Un equipo de fútbol de la tercera división, Los Avispones, viajaba de Iguala a Chilpancingo en un autobús de turismo y fue alcanzado por disparos en plena carretera. Murieron un jugador de 14 años y el conductor del autobús. El vehículo cayó a un barranco y varios atletas resultaron heridos. Un ama de casa que estaba dentro de un taxi también murió baleada. Veinticinco personas confundidas con normalistas resultaron heridas en la noche de la masacre.
Luego se supo que los dos autobuses que dejaron la terminal de Iguala por la salida sur también habían sido atacados por la policía. Los estudiantes del segundo autobús escaparon aterrados y lograron salvarse. A los del primero, se los llevaron. En un primer momento, los estudiantes de Ayotzinapa que acudieron a la comisaría y a la Procuraduría de Iguala en busca de los arrestados creían que faltaban 57 compañeros. Sin embargo, varios fueron saliendo de sus escondites. Cuarenta y tres jamás volvieron.

:: Qué se pide ::
Prosigue el relato sobre la noche del ataque en Iguala contra los normalistas de Ayotzinapa a partir de su última oración.

(Entradas de datos guardadas)
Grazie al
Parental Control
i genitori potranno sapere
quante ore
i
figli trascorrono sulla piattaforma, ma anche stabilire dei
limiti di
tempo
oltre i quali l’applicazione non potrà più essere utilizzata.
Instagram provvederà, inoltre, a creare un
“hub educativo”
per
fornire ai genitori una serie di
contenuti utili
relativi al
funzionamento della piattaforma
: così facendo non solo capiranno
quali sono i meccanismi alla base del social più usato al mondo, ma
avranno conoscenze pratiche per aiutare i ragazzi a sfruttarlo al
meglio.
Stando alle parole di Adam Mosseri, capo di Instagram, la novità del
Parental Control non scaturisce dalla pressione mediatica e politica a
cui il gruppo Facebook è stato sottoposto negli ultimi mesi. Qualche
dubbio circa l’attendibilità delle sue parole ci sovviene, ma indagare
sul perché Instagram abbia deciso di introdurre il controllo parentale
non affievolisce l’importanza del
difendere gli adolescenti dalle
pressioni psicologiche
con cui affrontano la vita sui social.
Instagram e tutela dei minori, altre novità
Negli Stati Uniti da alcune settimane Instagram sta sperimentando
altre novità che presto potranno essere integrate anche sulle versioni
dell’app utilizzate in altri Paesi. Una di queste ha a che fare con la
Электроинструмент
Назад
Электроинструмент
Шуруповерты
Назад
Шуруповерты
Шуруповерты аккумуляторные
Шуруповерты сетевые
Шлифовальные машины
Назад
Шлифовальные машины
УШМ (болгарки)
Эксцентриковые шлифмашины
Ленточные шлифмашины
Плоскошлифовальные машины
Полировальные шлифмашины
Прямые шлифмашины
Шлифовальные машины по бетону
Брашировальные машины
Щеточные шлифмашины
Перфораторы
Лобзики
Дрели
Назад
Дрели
* * *
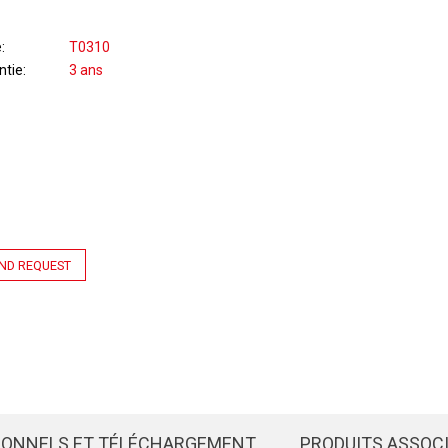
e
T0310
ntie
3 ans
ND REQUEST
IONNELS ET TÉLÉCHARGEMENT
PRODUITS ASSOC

:: Respuesta al ejercicio ::
Por la mañana, el cuerpo del normalista Julio Cesar Mondragón, el Chilango, fue hallado al borde de la carretera. Le habían arrancado los ojos y la piel del rostro cuando aún estaba vivo, según el médico legista que levantó su cadáver. Le habían quemado las manos y los brazos con cigarrillos. En la espalda había recibido golpes que se la dejaron marcada. Al mirar una foto suya y fijarse en el polo rojo y la bufanda color café, Alonso pudo reconocer el cuerpo de su amigo. Mondragón tenía 22 años y era el único de los muchachos que ya tenía hijo: la niña Melissa Sayuri, que había nacido quince días antes. Venía de estar un par semanas con la recién nacida y había llegado a Ayotzinapa el viernes, poco antes de que salieran los autobuses.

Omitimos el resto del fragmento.